Aim 1:
Answer these questions about the review of Branson's book below:
(a) What is the full title of the book?
(b) Which two words does Branson acknowledge are not the same thing?
(c) What did the company Branson launched in college sell?

═══ Quoted text

If you picked up Sir Richard Branson’s Business Stripped Bare: Adventures of a Global Entrepreneur expecting to read the inside story of his sprawling business empire, an empire that reaches across multiple continents, industries and, if he has his way, planets, you will be disappointed. That’s not the “bare” that Branson is “stripping.

Instead, Branson is talking about his theory of business and how it can apply to yours. The idea that even if you’re running something as large as he is (or was, Branson’s not really running anything any more, except his private charitable organizations), it doesn’t have to be elaborate and complicated and alienating. It can – indeed should – be very simple. To be clear, Branson acknowledges that “simple” and “easy” are not the same thing. But a business, he believes, that is operated along some very simple precepts is, in the long run a more successful, efficient and effective one. And it’s hard to argue with the success of a man who launched a company selling cut-rate records in college and who now has a net worth estimated at over four billion bucks.

══════

Aim 2:
Count the lines in the entries below that contain the string "order". Reply with the number only.

═══ Material provided

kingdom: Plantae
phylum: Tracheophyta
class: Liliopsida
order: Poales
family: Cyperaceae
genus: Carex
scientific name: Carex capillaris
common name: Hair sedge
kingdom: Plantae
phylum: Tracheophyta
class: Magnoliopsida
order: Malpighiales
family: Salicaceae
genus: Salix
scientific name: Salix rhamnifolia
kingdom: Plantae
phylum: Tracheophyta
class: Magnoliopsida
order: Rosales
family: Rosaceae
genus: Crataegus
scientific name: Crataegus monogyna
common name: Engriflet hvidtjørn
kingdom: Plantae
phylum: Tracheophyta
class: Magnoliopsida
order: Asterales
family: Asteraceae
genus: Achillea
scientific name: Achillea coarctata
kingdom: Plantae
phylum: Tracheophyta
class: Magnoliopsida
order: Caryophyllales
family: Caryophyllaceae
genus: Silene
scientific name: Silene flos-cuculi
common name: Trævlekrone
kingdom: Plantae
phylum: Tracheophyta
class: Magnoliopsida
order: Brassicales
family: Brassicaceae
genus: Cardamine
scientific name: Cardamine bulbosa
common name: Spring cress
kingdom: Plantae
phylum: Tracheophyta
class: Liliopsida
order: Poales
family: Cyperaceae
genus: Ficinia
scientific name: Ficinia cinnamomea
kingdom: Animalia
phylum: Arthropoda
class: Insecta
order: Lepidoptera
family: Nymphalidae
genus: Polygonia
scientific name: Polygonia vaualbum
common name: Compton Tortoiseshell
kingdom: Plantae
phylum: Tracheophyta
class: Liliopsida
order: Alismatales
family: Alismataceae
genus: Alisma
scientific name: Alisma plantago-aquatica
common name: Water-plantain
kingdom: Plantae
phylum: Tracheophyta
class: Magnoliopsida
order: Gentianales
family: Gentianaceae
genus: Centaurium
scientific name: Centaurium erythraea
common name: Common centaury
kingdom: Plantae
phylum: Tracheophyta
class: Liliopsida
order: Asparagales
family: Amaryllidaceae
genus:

══════

Task response 1:
(a) Business Stripped Bare: Adventures of a Global Entrepreneur
(b) "Simple" and "easy"
(c) Cut-rate records

Task response 2:
11